Der Senat sieht im Übrigen gerade schon deshalb kein schutzwürdiges Vertrauen des Klägers, weil neben dem Befreiungsverfahren für die Tätigkeit bei der R, das in dem hier in Rede stehenden Befreiungsbescheid vom 04.09.2001 gemündet hat, auch der Befreiungsbescheid vom 03.12.2001 hinsichtlich der zeitlich befristeten Beschäftigung als wissenschaftlicher Mitarbeiter mit der entsprechenden Anlage zum Bescheid zu berücksichtigen ist. Auch aus diesem Bescheid geht hervor, dass eine Befreiungsregelung gerade nicht personenbezogen, sondern immer tätigkeitsbezogen ist und daher für jede neue Tätigkeit ein neuer Befreiungsantrag notwendig ist.

Soweit der Kläger nach der Betreibensaufforderung im Berufungsverfahren noch dergestalt weiter vorgetragen hat, die Reichweite des ihm auferlegten Tuns, Duldens oder Unterlassens – also bei einem Arbeitgeberwechsel, der keine Änderung seiner berufsspezifischen Beschäftigung mit sich bringt, einen neuen Befreiungsbescheid zu beantragen – hätte gerichtlich geklärt werden müssen, begründet diese Argumentation ebenfalls kein schutzwürdiges Vertrauen. Es war gerade an dem Kläger, diese Frage gerichtlich klären zu lassen. Auch dieser (weitergehende) Vortrag im Berufungsverfahren zeigt, dass sich der Kläger gerade nicht auf Vertrauensschutz berufen kann.

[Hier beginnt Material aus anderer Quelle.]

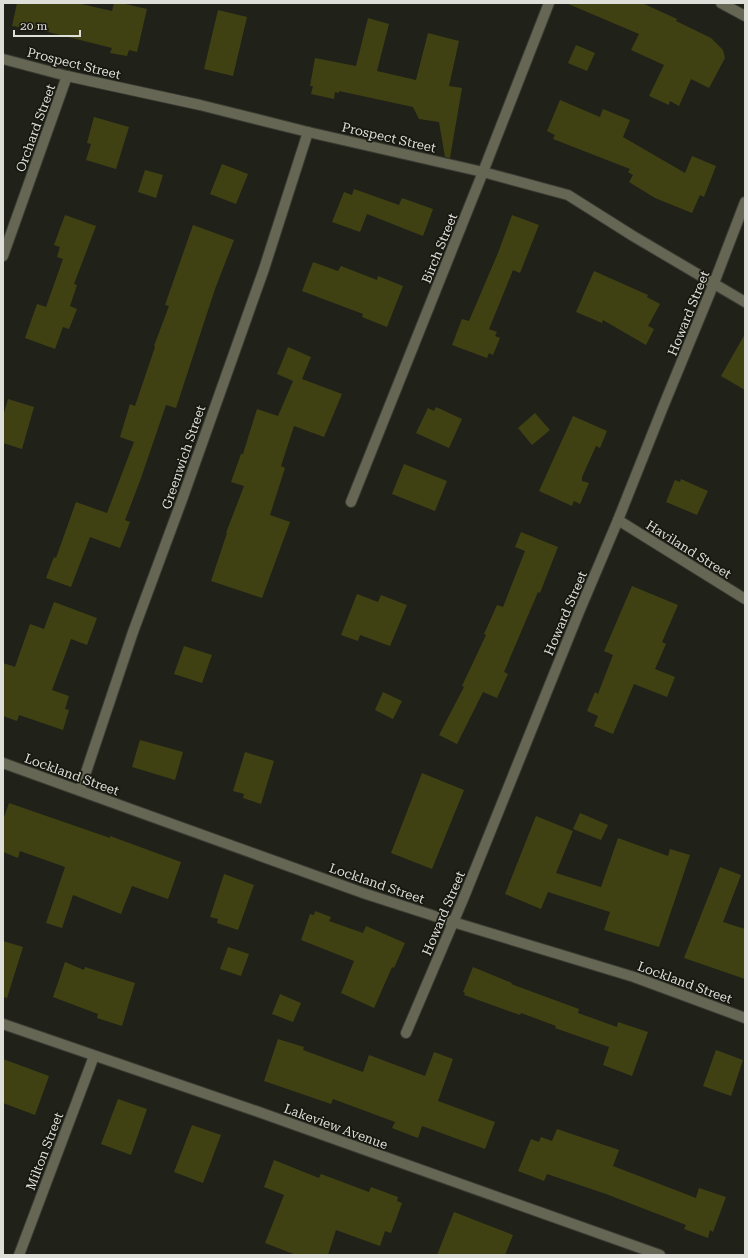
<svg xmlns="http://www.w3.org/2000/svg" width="748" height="1258" font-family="'Roboto Serif',serif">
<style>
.building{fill:#404113}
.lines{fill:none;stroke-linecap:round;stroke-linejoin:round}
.minor-casing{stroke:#3b3c34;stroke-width:12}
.minor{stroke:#656653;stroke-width:10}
.labels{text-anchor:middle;stroke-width:3.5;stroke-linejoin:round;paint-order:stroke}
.street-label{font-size:13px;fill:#dedfd9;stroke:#171810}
</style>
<rect width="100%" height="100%" fill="#202119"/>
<g class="building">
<path d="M17,3H77L112,11L114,3H121L147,9L137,52L129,50L127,56L110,53L112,48L40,30L12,26Z"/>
<path d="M566,3H642L677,19L676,21L711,38L723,50L725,58L709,88L691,79L679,106L670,101L669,105L649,96L664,65L631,50L639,34Z"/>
<path d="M218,10L247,17L233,76L204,69Z"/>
<path d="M368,18L389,24L377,71L416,80L428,33L459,41L449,86L462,88L450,158L445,157L439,122L419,119L413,107L339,91V93L335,92L334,99L311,94L313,86H310L315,58L356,66Z"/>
<path d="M576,45L595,53L587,71L568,63Z"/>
<path d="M560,100L600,117L603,109L630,120L623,137L685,173L692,156L716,166L704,197L700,195L692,213L655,198L629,182L633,175L628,172L630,169L553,139L555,135L547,131Z"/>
<path d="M94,117L129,127L116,169L86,160L91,144L87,143Z"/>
<path d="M222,164L248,174L236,204L210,194Z"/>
<path d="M145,170L163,175L156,198L138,192Z"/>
<path d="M354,189L399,205L402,198L433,209L423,236L367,214L360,232L332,222L344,192L352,195Z"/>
<path d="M65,215L96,226L74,284L77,285L70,306L77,309L69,329L63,327L55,349L25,338L37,304L46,307L63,259L57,257L60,247L54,245Z"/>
<path d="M512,215L539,225L520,273L513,270L489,329L497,332L495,336L500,338L493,355L489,353L487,358L452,345L462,319L469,321L498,253Z"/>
<path d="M193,225L234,240L215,289L176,408L166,405L141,478L125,520L130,522L120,548L90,537L71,587L46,578L54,557L56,558L76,502L107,513L134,442L120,437L130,404L135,406L155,347L154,346L169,306L165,305Z"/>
<path d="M313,262L338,271L341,266L377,280L378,276L403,286L387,327L362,317L363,314L302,291Z"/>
<path d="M594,271L648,295L647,297L660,304L648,326L654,329L646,345L603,320L602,323L576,312Z"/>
<path d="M745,334V390L721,376Z"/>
<path d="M288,347L311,357L302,379L342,394L324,437L294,426L281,466L285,468L270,515L290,522L262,598L211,581L227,533H226L244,486L231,482L241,454H243L257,409L278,416L293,381L277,374Z"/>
<path d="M8,399L34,407L22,449L3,443V416Z"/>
<path d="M436,407L462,419L449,448L416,433L428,408L434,411Z"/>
<path d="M535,413L550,430L532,445L518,428Z"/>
<path d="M573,416L607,431L600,448L596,446L582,477V481L589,483L580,504L574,501L572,506L539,491Z"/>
<path d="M404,464L447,481L435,511L392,494Z"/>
<path d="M681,479L708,491L697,515L666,502L675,480L680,482Z"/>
<path d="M521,532L558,547L540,593L538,592L504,672L508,674L497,698L483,692L457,744L439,735L464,687L462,686L486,635L484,634L497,605L503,607L525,551L515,547Z"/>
<path d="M632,586L678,605L662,642L666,644L655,669L675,677L667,697L634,684L613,734L594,726L598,716L587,711L595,692L598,694L613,655L604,651Z"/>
<path d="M357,594L378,602L381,595L407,605L390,646L360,635L358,641L341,635Z"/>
<path d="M54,602L97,618L87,645L71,639L52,690L69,696L65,709L69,710L63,730L19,715L17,721L3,716V663L15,667L30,624L44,629Z"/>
<path d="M184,646L212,655L202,683L174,674Z"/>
<path d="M383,692L402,701L393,719L375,710Z"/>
<path d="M140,740L183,752L175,780L132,767Z"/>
<path d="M245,752L274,761L261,804L243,798L244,794L233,791Z"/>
<path d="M422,773L464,790L432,869L391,853Z"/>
<path d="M9,803L110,838V836L181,862L168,899L132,886L121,914L73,895L62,928L46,923L65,867L20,851L18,858L3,852V820Z"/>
<path d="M580,813L608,825L601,840L573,829Z"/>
<path d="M536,816L573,831L556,873L601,887L618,838L668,856L670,849L690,855L659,947L604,930L610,912L548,892L541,909L505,894Z"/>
<path d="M720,867L741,875L723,922L745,929V979L684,958Z"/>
<path d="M224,874L254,885L238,930L217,923L218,919L210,917Z"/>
<path d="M315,911L331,917L329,921L363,933L366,926L405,943L394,968L392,967L374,1008L341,993L354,961L301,940L310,914L314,915Z"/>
<path d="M3,941L23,947L7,998L3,997Z"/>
<path d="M228,947L249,954L241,976L220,969Z"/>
<path d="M65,962L84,970L85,967L135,983L122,1026L97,1018L98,1014L53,997Z"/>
<path d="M473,967L512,983L511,984L579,1009L578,1013L617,1027L618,1022L648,1032L632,1076L603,1065L609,1047L555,1028L556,1026L521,1013L520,1015L464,995L465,993L463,992Z"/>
<path d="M280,994L301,1003L293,1022L272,1014Z"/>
<path d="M278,1039L304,1047L303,1050L363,1072L369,1055L425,1076L434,1052L453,1059L438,1101L495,1122L485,1149L422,1126L418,1138L392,1128L395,1122L333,1099L331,1104L264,1081Z"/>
<path d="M716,1050L743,1060L731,1096L703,1086Z"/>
<path d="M3,1059L49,1076L35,1115L3,1103Z"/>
<path d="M118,1099L147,1109L131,1155L101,1144Z"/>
<path d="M192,1125L221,1135L203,1183L174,1172Z"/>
<path d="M557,1129L619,1150L613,1166L696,1198L699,1188L726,1197L713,1232L710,1230L708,1238L684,1229L686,1225L606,1194L547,1174L544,1181L518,1171L531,1139L539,1142L541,1137L552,1141Z"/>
<path d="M274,1160L319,1178L321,1174L369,1192L371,1187L398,1197L397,1201L402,1203L391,1233L385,1231L380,1246L336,1230L328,1255H296L265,1243L284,1195L264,1187Z"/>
<path d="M454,1212L513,1235L505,1255H437Z"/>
</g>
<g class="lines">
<g class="minor-casing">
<g id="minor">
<path d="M721,3L745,16"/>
<path d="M3,59L67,76L200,105L308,132L483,172L568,195L633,236L745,302"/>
<path d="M3,256L67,76"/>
<path d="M351,502L483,172L549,3"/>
<path d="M618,520L745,599"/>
<path d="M3,763L366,894L453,922L634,977L745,1018"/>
<path d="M80,790L133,632L183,497L264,269L308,132"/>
<path d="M3,1024L256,1111L660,1255"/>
<path d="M406,1033L464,897L579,612L618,520L663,407L714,283L745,202"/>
<path d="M19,1255L94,1056"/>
</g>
</g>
<use href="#minor" class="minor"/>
</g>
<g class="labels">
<g class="street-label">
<text transform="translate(74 63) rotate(14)" y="5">Prospect Street</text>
<text transform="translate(35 128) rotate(-70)" y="5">Orchard Street</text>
<text transform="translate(389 137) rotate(13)" y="5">Prospect Street</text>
<text transform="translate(439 248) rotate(-68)" y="5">Birch Street</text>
<text transform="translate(688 313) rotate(-68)" y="5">Howard Street</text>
<text transform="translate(183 457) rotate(-71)" y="5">Greenwich Street</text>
<text transform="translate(689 549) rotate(32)" y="5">Haviland Street</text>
<text transform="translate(565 613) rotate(-67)" y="5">Howard Street</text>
<text transform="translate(72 774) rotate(20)" y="5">Lockland Street</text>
<text transform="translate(377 883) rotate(19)" y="5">Lockland Street</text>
<text transform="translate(443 913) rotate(-67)" y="5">Howard Street</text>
<text transform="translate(685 982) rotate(20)" y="5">Lockland Street</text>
<text transform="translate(336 1126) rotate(20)" y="5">Lakeview Avenue</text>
<text transform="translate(44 1151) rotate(-69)" y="5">Milton Street</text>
</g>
</g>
<rect width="748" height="1258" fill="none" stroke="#dedfd9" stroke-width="8"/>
<path d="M14 30v6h66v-6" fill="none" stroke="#dedfd9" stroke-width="2"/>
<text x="20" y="30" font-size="12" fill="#dedfd9" stroke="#171810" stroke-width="3" paint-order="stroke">20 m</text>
</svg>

Erst recht wird sich der Kläger nicht auf Vertrauensschutz bei einem künftigen - heute noch nicht bestimmten - Arbeitgeber berufen können. Dies begründet zwar im vorliegenden Fall das notwendige Feststellungsinteresse; angesichts des hier geführten Rechtsstreits und insbesondere angesichts der ständigen höchstrichterlichen Rechtsprechung des BSG zur Fortwirkung der Formularbescheide kann sich der Kläger jedoch bei einem neu einzugehenden Arbeitsverhältnis gerade nicht mehr auf ein schutzwürdiges Vertrauen berufen. Dem Kläger ist die mangelnde Fortgeltungswirkung des Befreiungsbescheides vom 04.09.2001 auf künftige Arbeitsverhältnisse angesichts der klaren Rechtsprechung des BSG und angesichts des hier geführten Prozesses bewusst.

Die Kostenentscheidung beruht auf § 193 SGG und entspricht dem Ergebnis des Rechtsstreits.

Die Revision ist nicht zuzulassen, da die Voraussetzungen von § 160 Abs. 1 S. 1, Abs. 2 SGG nicht vorliegen.